Ataquei da esquerda para a direita, causando um impacto forte contra o escudo dele. Ergui minha espada e desci na direção da sua cabeça, o obrigando a defender novamente com o escudo e causando outro impacto. Tentei o terceiro golpe, mas ele percebeu a minha estratégia e esquivou para a direita, me fazendo estocar o ar. Quase consegui arrancar o escudo dele! Sem sua principal proteção, ele seria alvo fácil. Mas Gladius também conhecia as minhas estratégias.

Ele deu alguns passos, se afastando de mim.

O corpo inteiro fervia e suava. Ambos inspiravam pelo nariz e respiravam pela boca. Ombros subiam e desciam como uma maré constante. Ninguém pensava em desistir.

- Acho melhor você assumir que foi derrotado mais uma vez, Draco – ele tentou me desmoralizar.

- Pelos meus cálculos, estamos empatados.

- Que conveniente, nosso ultimo dia de treinamento vai terminar em desempate.

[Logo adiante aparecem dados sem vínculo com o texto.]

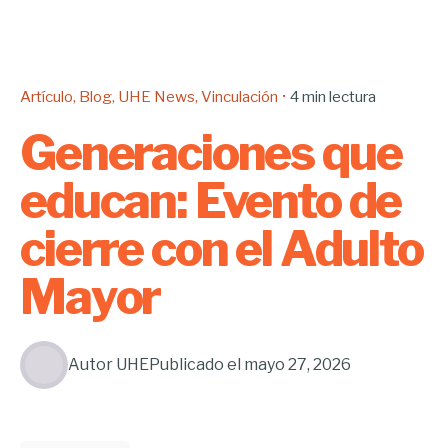
Artículo
Blog
UHE News
Vinculación
4 min lectura
Generaciones que
educan: Evento de
cierre con el Adulto
Mayor
Autor
UHE
Publicado el
mayo 27, 2026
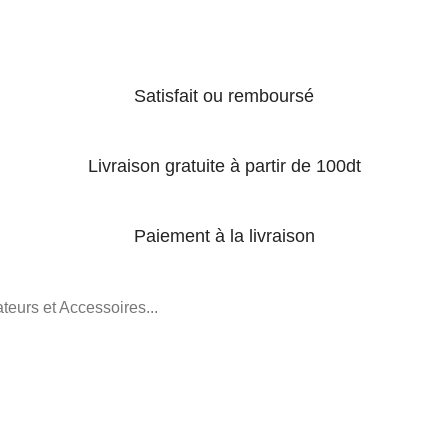
Satisfait ou remboursé
Livraison gratuite à partir de 100dt
Paiement à la livraison
teurs et Accessoires...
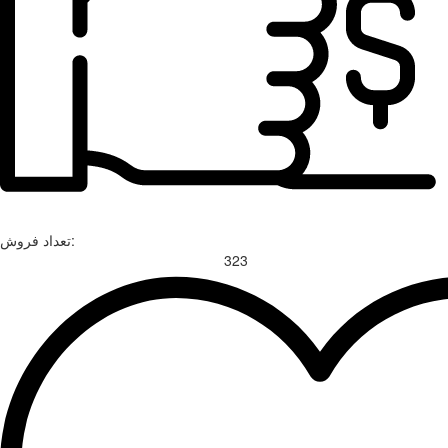
تعداد فروش:
323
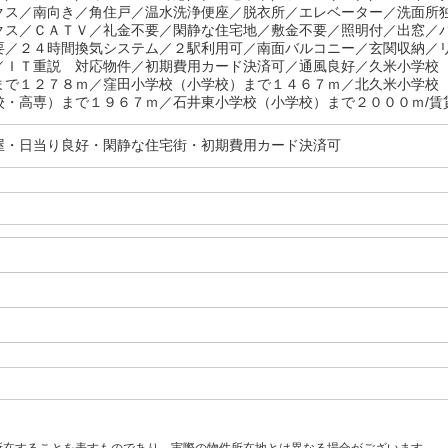
クス／南向き／角住戸／温水洗浄便座／脱衣所／エレベーター／洗面所
クス／ＣＡＴＶ／礼金不要／閑静な住宅地／敷金不要／照明付／出窓／
要／２４時間換気システム／２駅利用可／南面バルコニー／玄関収納／
／ＩＴ重説 対応物件／初期費用カード決済可／通風良好／久米小学校
まで１２７８ｍ／窪田小学校（小学校）まで１４６７ｍ／北久米小学校
校・高専）まで１９６７ｍ／石井東小学校（小学校）まで２０００ｍ/賃貸
屋・日当り良好・閑静な住宅街・初期費用カード決済可
所在することを表すものであり、実際の物件所在地とは異なる場合がございます。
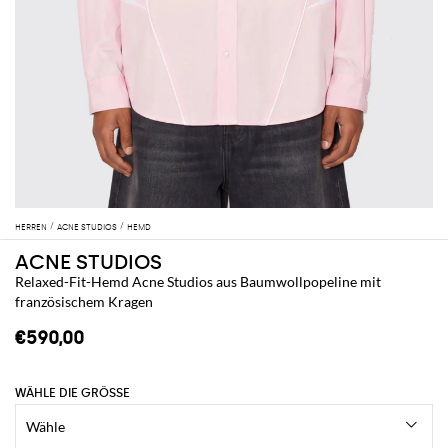
HERREN
ACNE STUDIOS
HEMD
ACNE STUDIOS
Relaxed-Fit-Hemd Acne Studios aus Baumwollpopeline mit
französischem Kragen
€590,00
WÄHLE DIE GRÖSSE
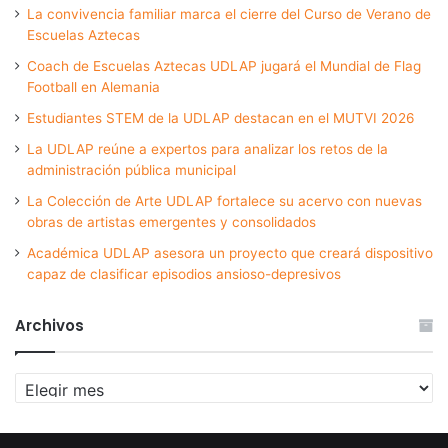
La convivencia familiar marca el cierre del Curso de Verano de
Escuelas Aztecas
Coach de Escuelas Aztecas UDLAP jugará el Mundial de Flag
Football en Alemania
Estudiantes STEM de la UDLAP destacan en el MUTVI 2026
La UDLAP reúne a expertos para analizar los retos de la
administración pública municipal
La Colección de Arte UDLAP fortalece su acervo con nuevas
obras de artistas emergentes y consolidados
Académica UDLAP asesora un proyecto que creará dispositivo
capaz de clasificar episodios ansioso-depresivos
Archivos
Archivos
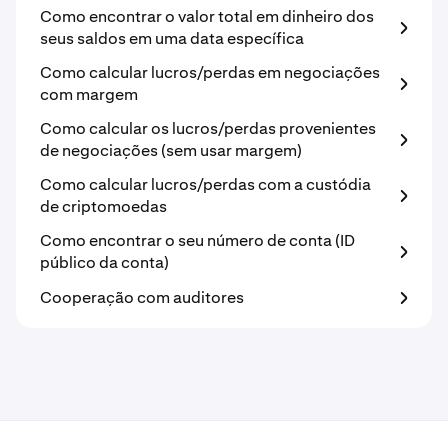
Como encontrar o valor total em dinheiro dos
seus saldos em uma data específica
Como calcular lucros/perdas em negociações
com margem
Como calcular os lucros/perdas provenientes
de negociações (sem usar margem)
Como calcular lucros/perdas com a custódia
de criptomoedas
Como encontrar o seu número de conta (ID
público da conta)
Cooperação com auditores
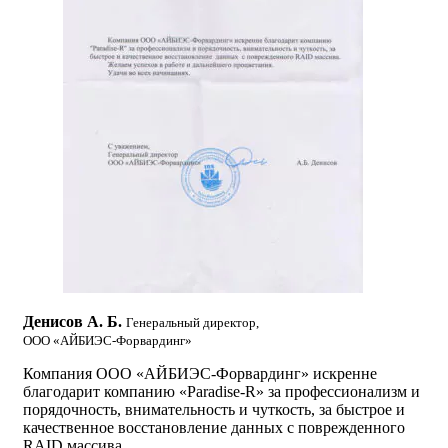
Денисов А. Б.
Генеральный директор,
ООО «АЙБИЭС-Форвардинг»
Компания ООО «АЙБИЭС-Форвардинг» искренне
благодарит компанию «Paradise-R» за профессионализм и
порядочность, внимательность и чуткость, за быстрое и
качественное восстановление данных с поврежденного
RAID массива.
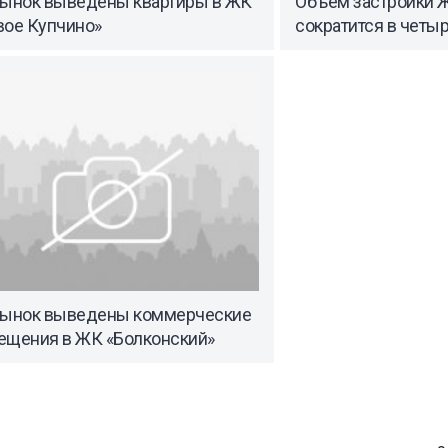
рынок выведены квартиры в ЖК
Объем застройки 
вое Купчино»
сократится в четыр
рынок выведены коммерческие
ещения в ЖК «Болконский»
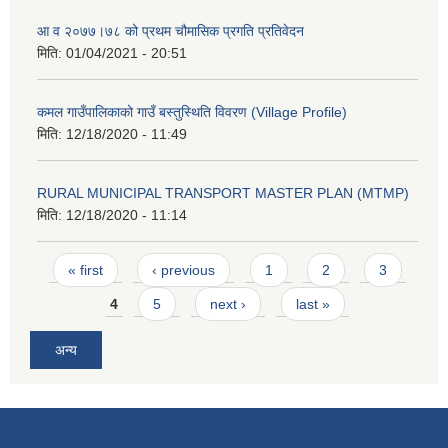
आ व २०७७।७८ को प्रथम चौमासिक प्रगति प्रतिवेदन
मिति:
01/04/2021 - 20:51
कमल गाउँपालिकाको गाउँ बस्तुस्थिति विवरण (Village Profile)
मिति:
12/18/2020 - 11:49
RURAL MUNICIPAL TRANSPORT MASTER PLAN (MTMP)
मिति:
12/18/2020 - 11:14
Pages
« first
‹ previous
1
2
3
4
5
next ›
last »
अन्य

- Não. Nosso último dia de treinamento vai terminar com o meu pé sobre a sua cabeça.

Ele sorriu confiante.

Ergueu o seu escudo e a sua espada e correu em minha direção, num ataque decisivo. Provavelmente, ele esperava que eu tivesse algum tipo de estratégia mirabolante de última hora. Provavelmente, ele acreditou que seria mais rápido do que a minha mente e encerraria a luta naquele golpe. Pouco me importei. Falei um “dane-se” para mim mesmo, entrei na estratégia dele e corri contra o meu amigo.

Uma distância muito curta, passos muito pesados impulsionados por gritos, espadas prontas para abrir carne. Corremos até menos de um metro de distância um do outro, ele atacou e eu pulei. No instante em que sai do chão, sua expressão o traiu, mostrando seu espanto. Mantive meu escudo na altura do seu golpe, aparando o ataque e joguei todo o meu peso em cima dele. Ele se desequilibrou, metal capotou por cima de metal, seu corpo tombou e o meu escudo acompanhou seu tórax até o chão. Por um segundo, tudo foi confusão, entre golpe, pulo, tombo. Meu objetivo era recuperar o controle da situação antes dele – e consegui. Imprensei meu amigo no solo com o meu escudo, ergui a minha espada e a apontei para o seu pescoço, há um palmo de distância.

Ele tossiu e puxou o ar com força. Aliviei o peso sobre o peito do meu amigo para não desmaiá-lo. Depois de alguns instantes, ele abriu os olhos, me encarou e logo notou a espada o rendendo. Ficou incrédulo. Era tão convencido que não podia digerir a ideia de ser derrotado.

Um perfeito idiota.

Meu melhor amigo.

- Você está morto – declarei minha vitória.